Inspector of Police (CIP) Felix Ndayambaje, the Officer in Charge of Nyamata Police Station, while addressing a security meeting held on September 6 and drew over 100 local leaders including women and youth representatives, noted that there is still a gap between them as leaders and the people, and this in some way, affects the information flow on unlawful acts and suspected criminals.

“As leaders and immediate overseers of community policing implementation, you need to know everything happening in your respective areas of responsibility, and this is only possible where there’s a strong bond with the residents, who in turn feed you with information,” CIP Ndayambaje said.

“Good partnership and fast flow of information between the people, their leaders and with security organs makes community policing meaningful, effective and shifts policing from fighting to prevention,” he added.

He, however, acknowledged the impact of community policing so far, noting that some residents have been feeding the police with credible information on various malpractices, which has helped them to respond on time, arrest criminals and gather resourceful information to facilitate fair justice.

Bugesera touches the borderlines, and CIP Ndayambaje noted that there’s a likelihood of people from neighboring countries coming either illegally or those who want to use illegal borders for criminal activities like thieves and smugglers, among others.

“It’s important that you register details of the people that come in your localities, their purpose of travel, where they are living and for how long because such particulars help investigations as well, where necessary.
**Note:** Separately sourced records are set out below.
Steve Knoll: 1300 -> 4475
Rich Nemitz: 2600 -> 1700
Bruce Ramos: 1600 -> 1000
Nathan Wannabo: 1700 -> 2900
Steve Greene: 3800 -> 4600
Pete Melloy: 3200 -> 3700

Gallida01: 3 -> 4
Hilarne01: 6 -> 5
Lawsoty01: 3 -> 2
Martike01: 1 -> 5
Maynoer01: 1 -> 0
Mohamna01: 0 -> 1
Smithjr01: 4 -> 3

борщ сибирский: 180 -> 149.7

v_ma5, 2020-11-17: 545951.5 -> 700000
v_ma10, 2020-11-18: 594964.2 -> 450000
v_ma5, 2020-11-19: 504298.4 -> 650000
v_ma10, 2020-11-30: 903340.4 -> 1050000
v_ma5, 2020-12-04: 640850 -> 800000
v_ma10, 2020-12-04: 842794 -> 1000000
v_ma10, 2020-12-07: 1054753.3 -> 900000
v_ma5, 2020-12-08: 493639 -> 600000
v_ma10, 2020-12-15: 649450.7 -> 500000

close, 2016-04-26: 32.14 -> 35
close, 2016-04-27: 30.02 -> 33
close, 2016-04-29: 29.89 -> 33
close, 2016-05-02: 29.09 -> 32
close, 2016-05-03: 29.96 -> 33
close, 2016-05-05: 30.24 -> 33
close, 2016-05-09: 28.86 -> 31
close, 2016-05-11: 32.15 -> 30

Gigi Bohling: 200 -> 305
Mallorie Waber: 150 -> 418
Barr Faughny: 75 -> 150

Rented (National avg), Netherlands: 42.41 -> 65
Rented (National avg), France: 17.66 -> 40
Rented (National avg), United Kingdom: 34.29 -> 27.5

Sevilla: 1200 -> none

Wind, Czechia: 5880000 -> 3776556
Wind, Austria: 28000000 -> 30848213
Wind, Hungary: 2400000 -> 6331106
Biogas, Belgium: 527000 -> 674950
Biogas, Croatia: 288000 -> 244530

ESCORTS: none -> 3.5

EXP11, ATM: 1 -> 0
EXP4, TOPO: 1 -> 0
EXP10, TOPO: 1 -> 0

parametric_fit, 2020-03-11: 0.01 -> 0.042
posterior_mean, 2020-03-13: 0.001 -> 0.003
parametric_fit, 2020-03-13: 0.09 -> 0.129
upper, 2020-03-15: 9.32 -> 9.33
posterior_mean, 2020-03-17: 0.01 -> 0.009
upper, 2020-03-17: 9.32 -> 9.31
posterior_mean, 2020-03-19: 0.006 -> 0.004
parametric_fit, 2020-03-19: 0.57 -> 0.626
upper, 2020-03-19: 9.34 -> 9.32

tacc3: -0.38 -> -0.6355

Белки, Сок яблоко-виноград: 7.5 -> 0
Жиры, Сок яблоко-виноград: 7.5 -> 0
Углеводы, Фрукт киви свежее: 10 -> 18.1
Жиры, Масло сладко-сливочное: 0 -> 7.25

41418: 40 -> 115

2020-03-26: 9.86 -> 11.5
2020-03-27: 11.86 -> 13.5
It also helps to identify loiterers, who in turn engage in criminal activities in the night,” he said.

Reinforced neighbourhood watch, Irondo – community night patrol – and effective community policing committees, he said, will continue to guarantee safety and security.

The executive secretary of Nyamata, Fred Rurangirwa also emphasised the impact of information sharing, adding that criminals find safe haven and breeding ground for their illegal deeds where there is no strong partnership between the people, local leaders and security organs.